▶ [Consigne 1]:
D'après le texte sur le sacré, en quelle année la France a-t-elle aboli la loi qui punissait de mort le sacrilège ?
▶ [Consigne 2]:
Modifiez le passage du texte sur le sacré qui commence par « Le sacré accompagne » et se termine par « procession à Lourdes. », en remplaçant « sanctuaire » par « temple ».

▶ [Source]:
■ ■ ■ ■ ■ ■ ■
248 – VICISSITUDES DU SACRE

Le sacré accompagne les sociétés humaines depuis l’aube des temps et apparaît essentiel à leurs survies. Le sacré n’est plus à la mode, mais nous sommes souvent rattrapés par ce que l’on croit derrière nous !

Le sacré est ce qui rassemble, une famille, un groupe, un peuple. Ce sont les valeurs communes les plus importantes que nous sommes prêts à défendre coûte que coûte, y compris au péril de notre vie. C’est l’union qui fait le sacré et non l’inverse. Le sacré peut être une terre, un lieu, un sanctuaire, un individu, une idée, un objet, un symbole, une image, une réunion, un jour de l’année. Le sacré n’est pas nécessairement lié au divin, il peut être profane, mais d’une manière ou d’une autre il est religieux, dans le sens qu’il relie. Il existe ainsi de profondes similitudes entre les obsèques nationales de soldats morts au combat et une procession à Lourdes.

 Le sacré est un ciment qui rassemble autour de valeurs communes, mais c’est aussi une source intarissable de divisions et d’intolérances. Qui dit sacré, dit sacrilège et aussi sacrifice ! « Interdire le sacrilège et légitimer le sacrifice, sont les deux attributs du sacral », écrit Régis Debray dans son très beau livre : « Jeunesse du sacré » que je vous recommande, à la fois pour la vivacité du style, la profondeur de l’analyse et la facilité de lecture. Il ajoute : « Le blasphème procède par la parole, le sacrilège par les actes ». Au sein même du sacré, se loge donc l’intolérance et l’exclusive qui firent couler tant de sang. La loi qui punissait de mort le sacrilège, c’est à dire l’offense au sacré, ne fut abolie en France qu’en 1830 ; elle est encore en vigueur en Arabie Saoudite. Le sacré est donc à la fois fédérateur et séparatiste, rassembleur et intolérant, jusqu’au-boutiste ! Les conflits sont des conflits de sacralité, et que de crimes pour faire expier un sacrilège ou une profanation…

Et pourtant, voilà le paradoxe, nous avons besoin de vénérer quelque chose de plus grand, de plus ancien et de plus durable que nous-même. « Chaque civilisation a besoin, au moins une fois l’an, de former le carré. Elle peut en changer, de carré, mais tant qu’elle se croit un avenir, il lui en faut au moins un ». Lors de ces réunions communautaires, les participants y retrouvent leur âme, c’est à dire le souffle sacré. « Ne plus s’opposer à rien ni à personne, c’est mettre un pied dans la tombe » affirme Régis Debray

Blasphème: mais 173.029 personnes ont cliqués "j'aime" sur facebook !
■ ■ ■ ■ ■ ■ ■
▶ [Matériel extrait]:
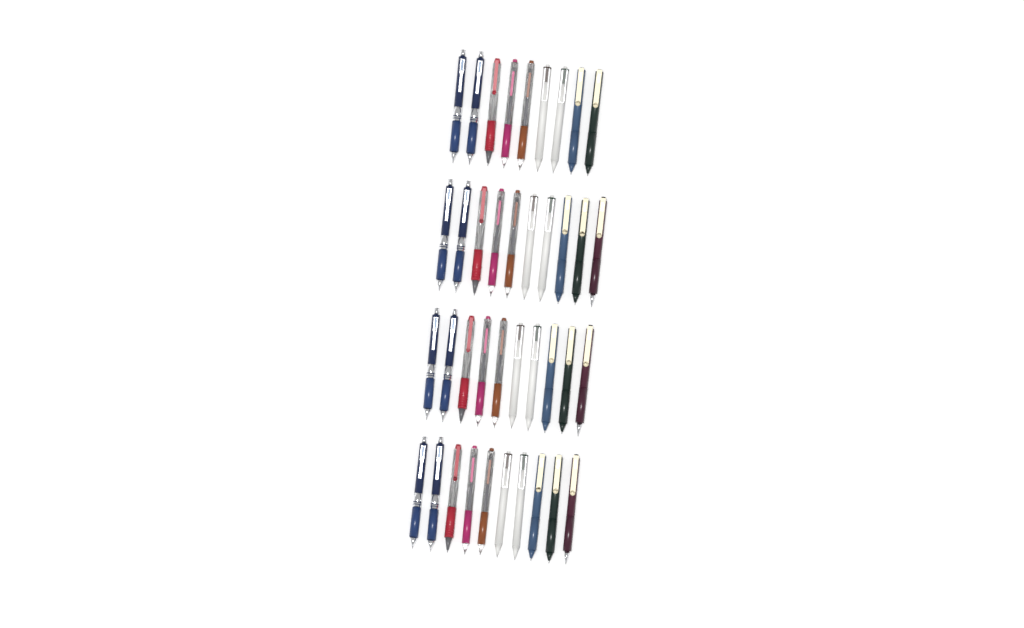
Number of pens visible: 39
■ ■ ■ ■ ■ ■ ■
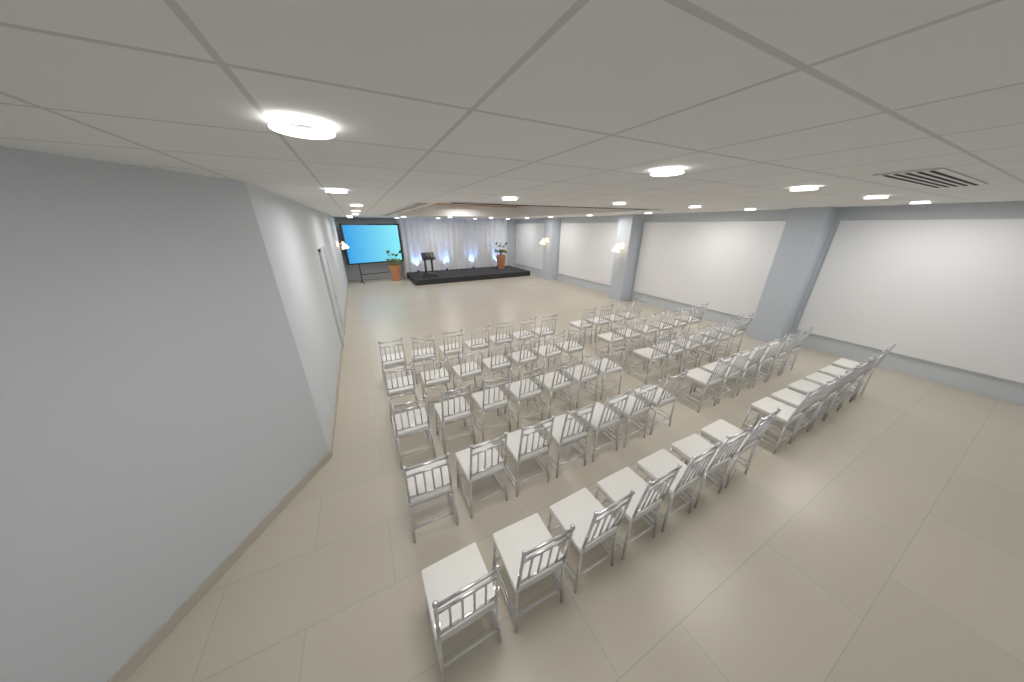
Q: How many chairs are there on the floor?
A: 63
■ ■ ■ ■ ■ ■ ■
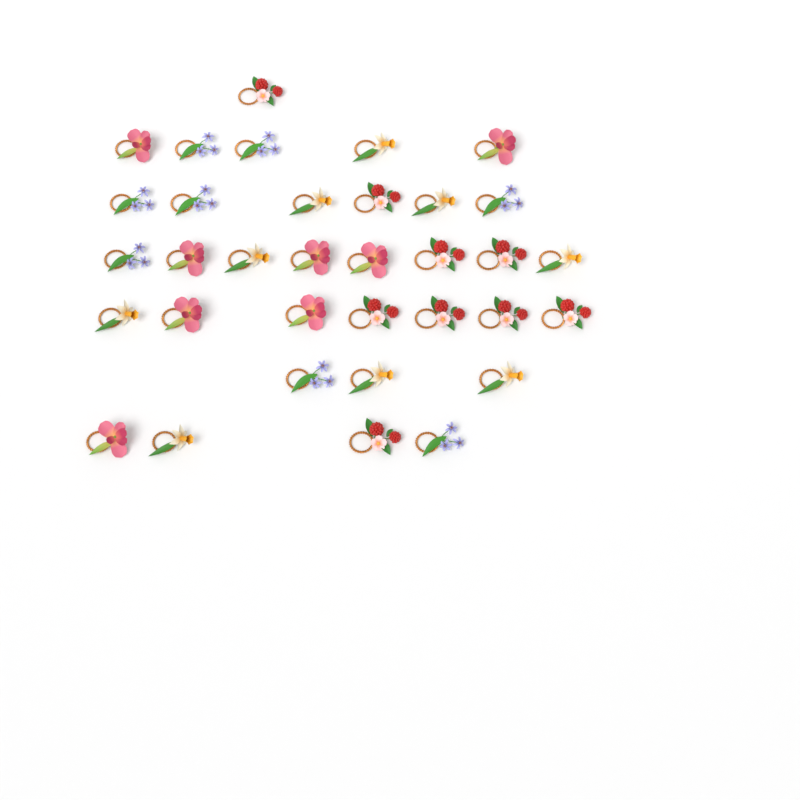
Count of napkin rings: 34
■ ■ ■ ■ ■ ■ ■
▶ [Solution rédigée 1]:
En 1830.

▶ [Solution rédigée 2]:
Le sacré accompagne les sociétés humaines depuis l’aube des temps et apparaît essentiel à leurs survies. Le sacré n’est plus à la mode, mais nous sommes souvent rattrapés par ce que l’on croit derrière nous !

Le sacré est ce qui rassemble, une famille, un groupe, un peuple. Ce sont les valeurs communes les plus importantes que nous sommes prêts à défendre coûte que coûte, y compris au péril de notre vie. C’est l’union qui fait le sacré et non l’inverse. Le sacré peut être une terre, un lieu, un temple, un individu, une idée, un objet, un symbole, une image, une réunion, un jour de l’année. Le sacré n’est pas nécessairement lié au divin, il peut être profane, mais d’une manière ou d’une autre il est religieux, dans le sens qu’il relie. Il existe ainsi de profondes similitudes entre les obsèques nationales de soldats morts au combat et une procession à Lourdes.